In your copy, set down the entries exactly and exclude the pictures.

Recorded information Start Marker

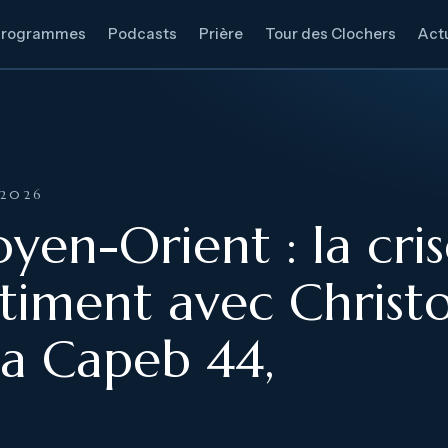
Programmes
Podcasts
Prière
Tour des Clochers
Actu
 2026
en-Orient : la cris
âtiment avec Chris
la Capeb 44,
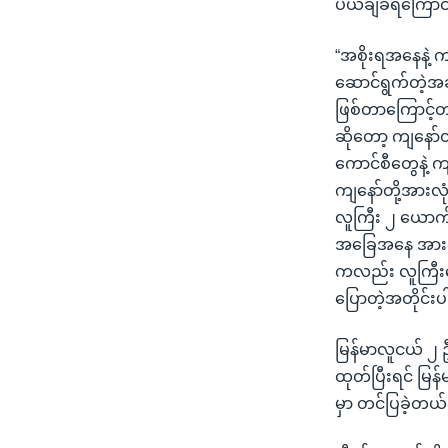
ပယ်ချခံရကြောင
“အစိုးရအနေနဲ့ က
ဆောင်ရွက်တဲ့အခါ
ဖြစ်တာကြောင့်တပ
ဆိုတော့ ကျနော်တ
ကောင်စီတွေနဲ့ ကျ
ကျနော်တို့အား
လူကြီး ၂ ယော
အခြေအနေ အားလုံး
ကလည်း လူကြီးတွ
ပြောတဲ့အတိုင်းပ
မြန်မာလူငယ် ၂ ဦ
ထုတ်ပြီးရင် မြန
မှာ တင်ပြခဲ့တယ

Recorded information End Marker

▶ [Response box]
Programmes
Podcasts
Prière
Tour des Clochers
Actu
 2026
en-Orient : la cris
âtiment avec Chris
la Capeb 44,
ပယ်ချခံရကြောင
“အစိုးရအနေနဲ့ က
ဆောင်ရွက်တဲ့အခါ
ဖြစ်တာကြောင့်တပ
ဆိုတော့ ကျနော်တ
ကောင်စီတွေနဲ့ ကျ
ကျနော်တို့အား
လူကြီး ၂ ယော
အခြေအနေ အားလုံး
ကလည်း လူကြီးတွ
ပြောတဲ့အတိုင်းပ
မြန်မာလူငယ် ၂ ဦ
ထုတ်ပြီးရင် မြန
မှာ တင်ပြခဲ့တယ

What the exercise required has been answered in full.